Activity: Every line from the one containing "El texto de" to the one containing "- Speed Index" in the records below, both included, must be set down exactly, and no other line.

Stored data:
'''
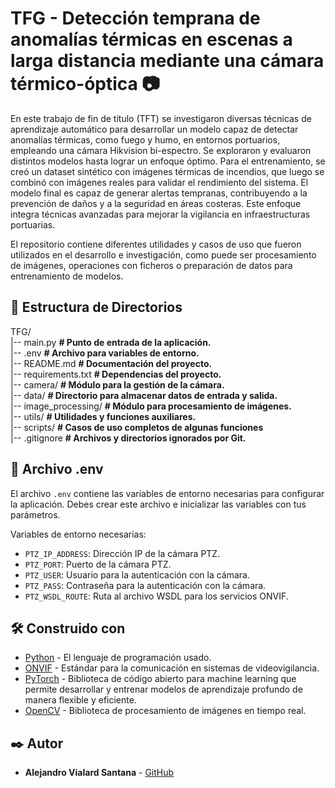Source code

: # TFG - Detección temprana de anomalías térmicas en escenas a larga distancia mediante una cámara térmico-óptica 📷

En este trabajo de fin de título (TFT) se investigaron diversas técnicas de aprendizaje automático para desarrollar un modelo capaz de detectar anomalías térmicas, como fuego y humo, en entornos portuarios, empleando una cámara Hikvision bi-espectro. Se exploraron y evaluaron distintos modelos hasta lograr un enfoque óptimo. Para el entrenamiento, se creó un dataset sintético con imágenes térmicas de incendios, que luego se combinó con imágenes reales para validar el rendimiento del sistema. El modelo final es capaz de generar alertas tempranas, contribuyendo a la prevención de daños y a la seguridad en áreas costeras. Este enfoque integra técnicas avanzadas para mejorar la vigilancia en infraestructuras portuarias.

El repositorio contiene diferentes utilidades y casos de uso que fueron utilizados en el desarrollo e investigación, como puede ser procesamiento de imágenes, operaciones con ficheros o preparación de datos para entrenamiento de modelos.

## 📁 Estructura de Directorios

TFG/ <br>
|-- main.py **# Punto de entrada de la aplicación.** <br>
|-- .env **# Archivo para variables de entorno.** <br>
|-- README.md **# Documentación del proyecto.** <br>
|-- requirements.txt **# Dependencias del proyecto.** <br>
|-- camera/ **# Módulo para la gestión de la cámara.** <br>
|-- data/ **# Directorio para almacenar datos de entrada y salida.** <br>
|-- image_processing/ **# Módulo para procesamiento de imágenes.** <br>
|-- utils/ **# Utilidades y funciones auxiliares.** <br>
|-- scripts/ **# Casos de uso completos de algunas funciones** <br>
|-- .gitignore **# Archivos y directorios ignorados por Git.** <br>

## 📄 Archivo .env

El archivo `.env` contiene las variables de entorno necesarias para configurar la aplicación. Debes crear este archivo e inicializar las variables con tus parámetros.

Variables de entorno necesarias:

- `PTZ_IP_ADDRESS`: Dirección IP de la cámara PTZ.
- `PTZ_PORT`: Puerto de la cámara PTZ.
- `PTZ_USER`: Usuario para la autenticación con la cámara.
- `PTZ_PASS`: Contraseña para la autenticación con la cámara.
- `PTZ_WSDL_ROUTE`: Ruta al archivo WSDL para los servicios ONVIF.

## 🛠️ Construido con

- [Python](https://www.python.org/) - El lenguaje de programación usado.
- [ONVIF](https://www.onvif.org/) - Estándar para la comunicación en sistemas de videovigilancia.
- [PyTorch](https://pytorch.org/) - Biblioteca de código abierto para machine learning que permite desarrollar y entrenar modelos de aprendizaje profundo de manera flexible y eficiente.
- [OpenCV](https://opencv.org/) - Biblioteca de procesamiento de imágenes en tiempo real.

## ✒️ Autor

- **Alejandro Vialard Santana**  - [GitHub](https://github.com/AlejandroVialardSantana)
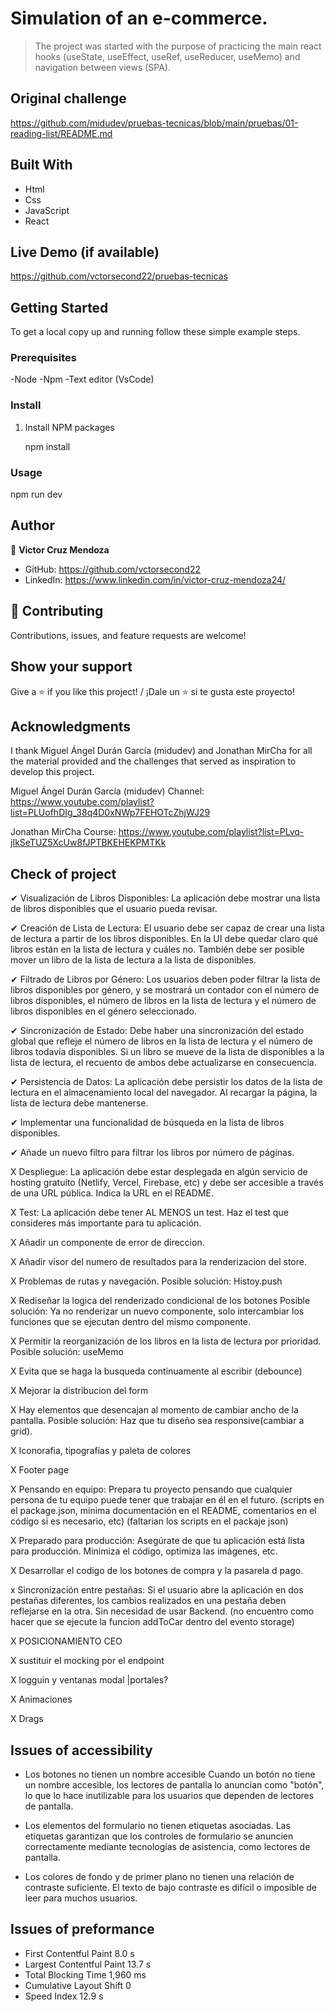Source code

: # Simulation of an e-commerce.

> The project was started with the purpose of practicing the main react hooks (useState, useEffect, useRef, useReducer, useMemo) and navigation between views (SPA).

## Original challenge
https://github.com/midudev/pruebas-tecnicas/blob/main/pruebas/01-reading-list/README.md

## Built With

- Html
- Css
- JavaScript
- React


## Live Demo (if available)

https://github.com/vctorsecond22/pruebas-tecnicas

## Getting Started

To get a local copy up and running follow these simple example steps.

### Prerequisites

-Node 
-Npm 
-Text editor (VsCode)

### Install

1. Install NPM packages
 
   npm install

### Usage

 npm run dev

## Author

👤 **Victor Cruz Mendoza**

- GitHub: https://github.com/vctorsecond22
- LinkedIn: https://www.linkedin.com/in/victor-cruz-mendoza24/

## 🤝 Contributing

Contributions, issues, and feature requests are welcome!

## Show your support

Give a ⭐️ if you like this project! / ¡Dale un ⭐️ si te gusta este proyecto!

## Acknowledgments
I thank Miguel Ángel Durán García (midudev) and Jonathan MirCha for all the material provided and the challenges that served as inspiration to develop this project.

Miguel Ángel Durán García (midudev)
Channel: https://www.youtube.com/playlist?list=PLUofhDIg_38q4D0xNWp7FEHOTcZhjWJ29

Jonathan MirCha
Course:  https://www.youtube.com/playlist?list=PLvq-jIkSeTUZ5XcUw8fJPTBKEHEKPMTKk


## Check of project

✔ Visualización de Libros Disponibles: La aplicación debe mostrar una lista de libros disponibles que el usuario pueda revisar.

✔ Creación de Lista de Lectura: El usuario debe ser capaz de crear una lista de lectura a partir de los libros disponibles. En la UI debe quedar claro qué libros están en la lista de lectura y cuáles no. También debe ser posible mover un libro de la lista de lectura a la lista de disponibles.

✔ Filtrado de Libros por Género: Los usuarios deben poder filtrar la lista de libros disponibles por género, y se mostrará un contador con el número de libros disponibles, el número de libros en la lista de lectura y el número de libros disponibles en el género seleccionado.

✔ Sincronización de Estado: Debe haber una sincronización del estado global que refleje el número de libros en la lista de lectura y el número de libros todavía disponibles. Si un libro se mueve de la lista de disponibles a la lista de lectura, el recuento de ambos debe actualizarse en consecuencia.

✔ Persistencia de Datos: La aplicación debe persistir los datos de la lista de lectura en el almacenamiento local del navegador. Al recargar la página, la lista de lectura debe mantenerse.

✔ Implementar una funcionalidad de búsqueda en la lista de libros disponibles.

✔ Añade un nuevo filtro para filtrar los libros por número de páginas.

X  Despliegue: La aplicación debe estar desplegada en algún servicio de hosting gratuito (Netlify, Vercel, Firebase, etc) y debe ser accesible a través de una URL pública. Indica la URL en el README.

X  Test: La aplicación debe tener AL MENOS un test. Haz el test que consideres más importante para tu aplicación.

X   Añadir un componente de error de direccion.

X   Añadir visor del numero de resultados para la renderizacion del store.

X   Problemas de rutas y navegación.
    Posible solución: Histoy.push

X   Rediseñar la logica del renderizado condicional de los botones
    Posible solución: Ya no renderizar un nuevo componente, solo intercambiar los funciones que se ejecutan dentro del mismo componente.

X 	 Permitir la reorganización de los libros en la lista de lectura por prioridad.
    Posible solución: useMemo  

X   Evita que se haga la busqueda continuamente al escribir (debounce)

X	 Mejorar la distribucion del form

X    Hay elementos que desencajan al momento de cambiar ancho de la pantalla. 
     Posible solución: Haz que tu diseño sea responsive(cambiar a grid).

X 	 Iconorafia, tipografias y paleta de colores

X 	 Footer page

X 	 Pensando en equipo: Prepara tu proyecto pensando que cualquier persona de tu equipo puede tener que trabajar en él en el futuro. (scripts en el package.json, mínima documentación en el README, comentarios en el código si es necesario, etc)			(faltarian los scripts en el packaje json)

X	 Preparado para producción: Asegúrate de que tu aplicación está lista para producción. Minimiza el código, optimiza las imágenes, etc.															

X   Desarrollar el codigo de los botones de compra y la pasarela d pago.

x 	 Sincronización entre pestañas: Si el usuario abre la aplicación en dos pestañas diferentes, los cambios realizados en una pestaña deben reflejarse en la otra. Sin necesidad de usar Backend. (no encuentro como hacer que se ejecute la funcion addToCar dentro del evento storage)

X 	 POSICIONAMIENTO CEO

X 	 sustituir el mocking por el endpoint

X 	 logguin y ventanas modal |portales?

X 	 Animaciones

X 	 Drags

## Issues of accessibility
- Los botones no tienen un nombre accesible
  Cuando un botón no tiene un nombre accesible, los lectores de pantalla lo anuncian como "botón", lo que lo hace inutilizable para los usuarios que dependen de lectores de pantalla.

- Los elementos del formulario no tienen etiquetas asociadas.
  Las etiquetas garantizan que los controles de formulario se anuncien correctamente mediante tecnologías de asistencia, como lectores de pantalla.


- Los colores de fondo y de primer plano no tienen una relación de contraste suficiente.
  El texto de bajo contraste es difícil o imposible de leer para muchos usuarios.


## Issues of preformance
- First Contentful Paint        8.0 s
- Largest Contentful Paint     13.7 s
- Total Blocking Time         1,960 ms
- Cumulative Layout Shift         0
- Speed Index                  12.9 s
'''
'''
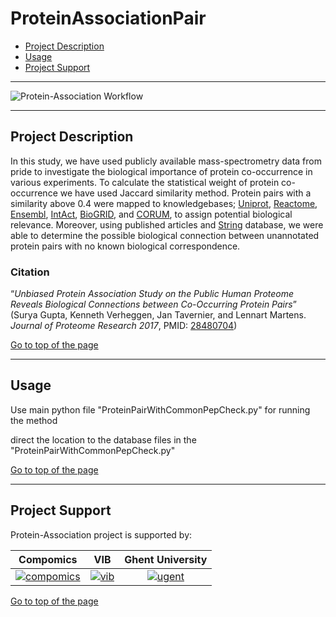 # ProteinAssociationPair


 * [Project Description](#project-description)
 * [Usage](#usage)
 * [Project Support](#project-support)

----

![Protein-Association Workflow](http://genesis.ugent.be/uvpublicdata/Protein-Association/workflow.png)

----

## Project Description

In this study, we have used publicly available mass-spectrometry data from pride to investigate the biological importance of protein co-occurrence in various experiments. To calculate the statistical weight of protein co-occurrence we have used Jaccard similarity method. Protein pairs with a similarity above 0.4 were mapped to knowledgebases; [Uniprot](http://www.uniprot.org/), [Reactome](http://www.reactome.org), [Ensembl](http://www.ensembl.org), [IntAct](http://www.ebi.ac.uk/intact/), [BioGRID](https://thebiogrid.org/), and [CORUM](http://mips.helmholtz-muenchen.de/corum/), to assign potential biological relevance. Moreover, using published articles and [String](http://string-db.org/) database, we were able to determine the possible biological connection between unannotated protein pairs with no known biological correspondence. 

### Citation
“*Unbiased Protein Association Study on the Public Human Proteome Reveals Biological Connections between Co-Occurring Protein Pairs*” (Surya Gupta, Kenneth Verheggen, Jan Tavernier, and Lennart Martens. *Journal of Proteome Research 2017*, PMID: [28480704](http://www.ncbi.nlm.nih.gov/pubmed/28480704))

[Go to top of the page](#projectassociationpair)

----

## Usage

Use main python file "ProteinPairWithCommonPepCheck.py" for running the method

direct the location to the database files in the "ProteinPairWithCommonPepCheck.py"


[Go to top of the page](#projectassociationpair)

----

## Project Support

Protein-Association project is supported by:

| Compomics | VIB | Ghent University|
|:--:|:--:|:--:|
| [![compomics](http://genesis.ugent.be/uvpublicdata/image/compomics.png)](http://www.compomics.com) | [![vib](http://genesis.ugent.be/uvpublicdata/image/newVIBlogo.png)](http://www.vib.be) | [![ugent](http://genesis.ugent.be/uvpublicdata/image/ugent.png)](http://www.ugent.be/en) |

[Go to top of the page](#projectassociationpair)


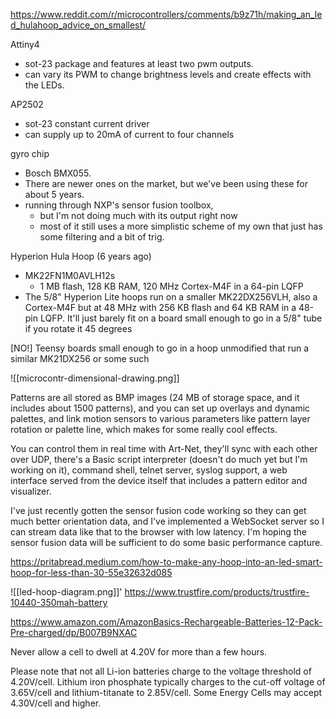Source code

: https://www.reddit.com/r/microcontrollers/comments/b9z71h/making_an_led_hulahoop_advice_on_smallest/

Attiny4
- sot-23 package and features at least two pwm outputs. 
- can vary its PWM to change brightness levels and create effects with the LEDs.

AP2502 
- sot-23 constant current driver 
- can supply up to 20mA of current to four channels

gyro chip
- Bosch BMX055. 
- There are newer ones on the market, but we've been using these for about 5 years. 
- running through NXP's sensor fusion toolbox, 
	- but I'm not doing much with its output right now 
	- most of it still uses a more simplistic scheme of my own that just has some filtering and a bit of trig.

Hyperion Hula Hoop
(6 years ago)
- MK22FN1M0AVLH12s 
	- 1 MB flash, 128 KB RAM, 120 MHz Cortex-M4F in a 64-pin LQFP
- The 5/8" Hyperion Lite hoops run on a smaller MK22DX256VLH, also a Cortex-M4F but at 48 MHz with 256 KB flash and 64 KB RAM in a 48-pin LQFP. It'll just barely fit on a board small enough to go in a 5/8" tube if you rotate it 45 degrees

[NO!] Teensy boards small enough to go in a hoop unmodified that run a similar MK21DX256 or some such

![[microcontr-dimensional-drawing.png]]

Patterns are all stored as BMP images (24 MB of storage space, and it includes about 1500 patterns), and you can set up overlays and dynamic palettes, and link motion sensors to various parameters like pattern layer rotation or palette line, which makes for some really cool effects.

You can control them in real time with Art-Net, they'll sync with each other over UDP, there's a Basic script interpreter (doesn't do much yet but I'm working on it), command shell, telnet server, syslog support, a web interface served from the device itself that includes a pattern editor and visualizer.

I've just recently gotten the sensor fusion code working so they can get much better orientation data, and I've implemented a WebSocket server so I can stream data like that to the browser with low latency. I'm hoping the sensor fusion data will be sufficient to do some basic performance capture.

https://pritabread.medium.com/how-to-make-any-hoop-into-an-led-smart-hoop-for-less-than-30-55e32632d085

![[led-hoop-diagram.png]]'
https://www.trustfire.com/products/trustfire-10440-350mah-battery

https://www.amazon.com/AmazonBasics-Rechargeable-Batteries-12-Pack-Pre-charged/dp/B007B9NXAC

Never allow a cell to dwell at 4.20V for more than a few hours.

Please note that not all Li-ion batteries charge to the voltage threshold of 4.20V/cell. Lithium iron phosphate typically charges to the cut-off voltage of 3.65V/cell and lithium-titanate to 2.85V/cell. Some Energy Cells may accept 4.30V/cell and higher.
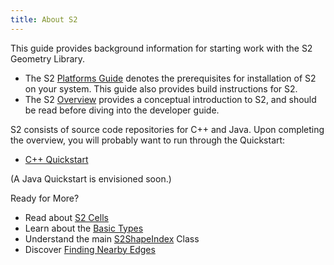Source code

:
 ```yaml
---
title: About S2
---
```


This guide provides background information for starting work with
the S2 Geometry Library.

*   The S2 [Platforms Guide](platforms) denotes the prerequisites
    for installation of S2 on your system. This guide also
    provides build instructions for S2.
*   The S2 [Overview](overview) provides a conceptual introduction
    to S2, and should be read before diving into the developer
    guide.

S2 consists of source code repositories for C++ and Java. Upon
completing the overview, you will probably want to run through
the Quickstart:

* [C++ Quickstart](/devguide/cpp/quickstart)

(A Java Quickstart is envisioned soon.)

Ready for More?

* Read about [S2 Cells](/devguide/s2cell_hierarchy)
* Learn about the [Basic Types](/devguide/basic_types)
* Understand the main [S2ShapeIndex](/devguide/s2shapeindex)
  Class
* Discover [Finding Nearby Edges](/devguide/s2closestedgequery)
'''
Final answer:
  El texto de bajo contraste es difícil o imposible de leer para muchos usuarios.


## Issues of preformance
- First Contentful Paint        8.0 s
- Largest Contentful Paint     13.7 s
- Total Blocking Time         1,960 ms
- Cumulative Layout Shift         0
- Speed Index                  12.9 s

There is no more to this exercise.